**Records shown**
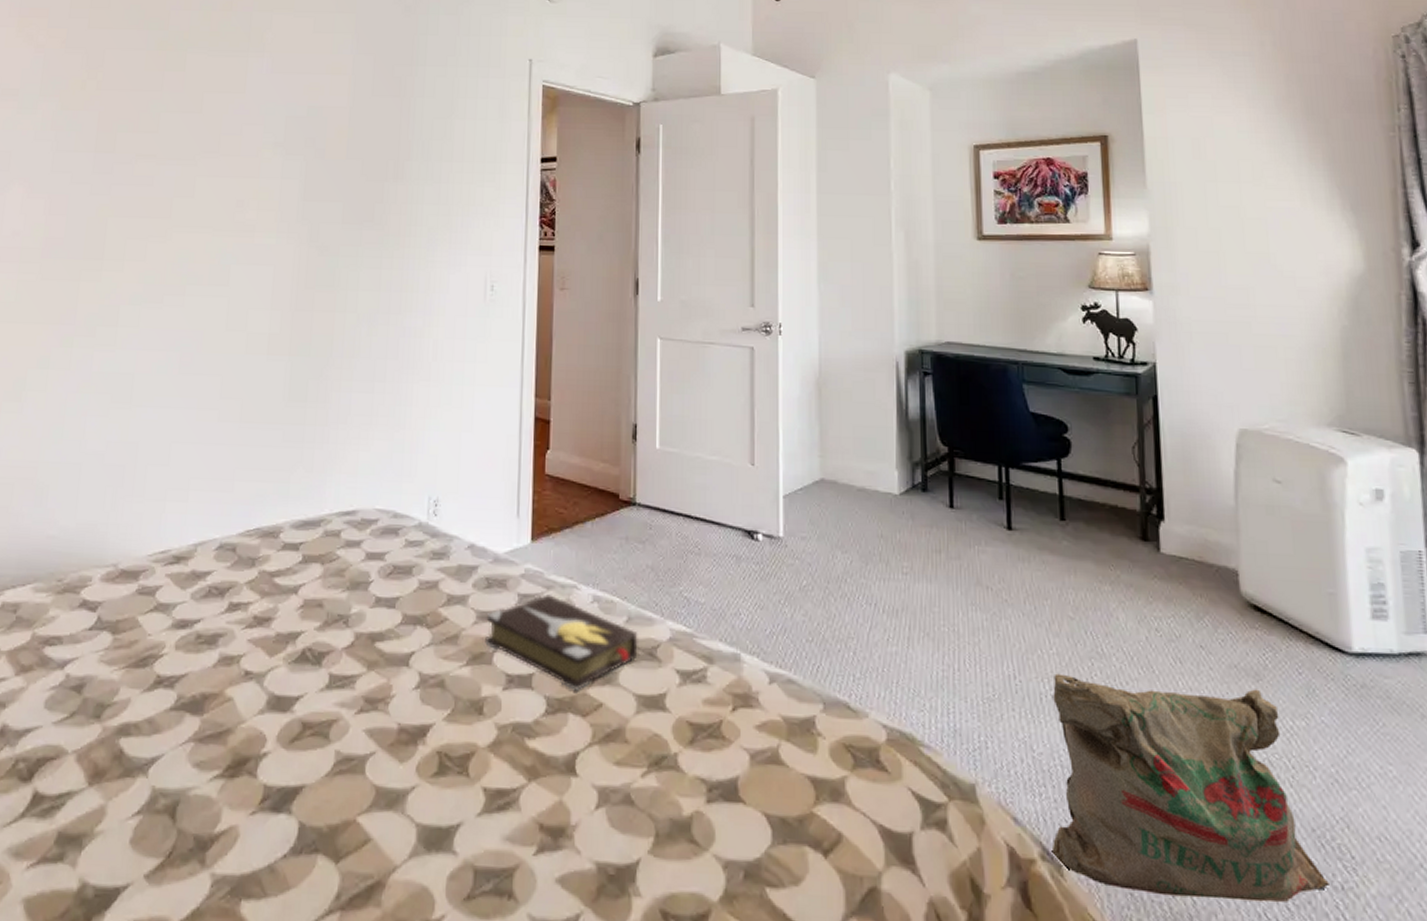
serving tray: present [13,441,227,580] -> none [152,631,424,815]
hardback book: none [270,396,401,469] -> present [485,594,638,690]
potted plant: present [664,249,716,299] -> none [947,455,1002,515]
---
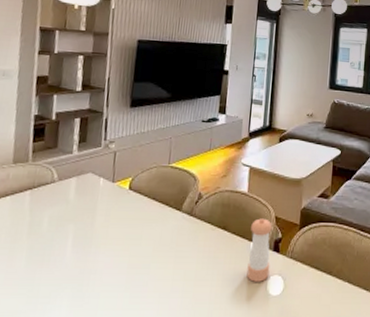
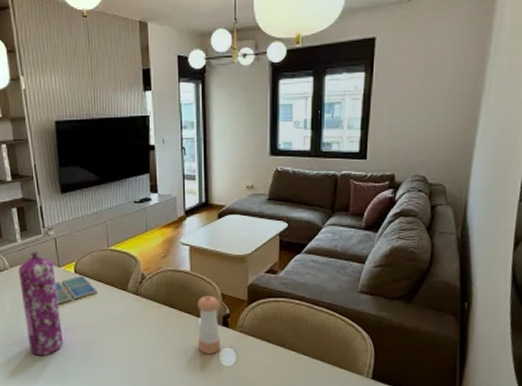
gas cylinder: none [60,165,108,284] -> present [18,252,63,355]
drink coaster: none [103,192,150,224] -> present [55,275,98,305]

**The task**
All lines above from the one holding "serving tray: present" to the one holding "potted plant: present", inclusive, are to be copied exactly; no other line is wanted.

**Solution to this task**
serving tray: present [13,441,227,580] -> none [152,631,424,815]
hardback book: none [270,396,401,469] -> present [485,594,638,690]
potted plant: present [664,249,716,299] -> none [947,455,1002,515]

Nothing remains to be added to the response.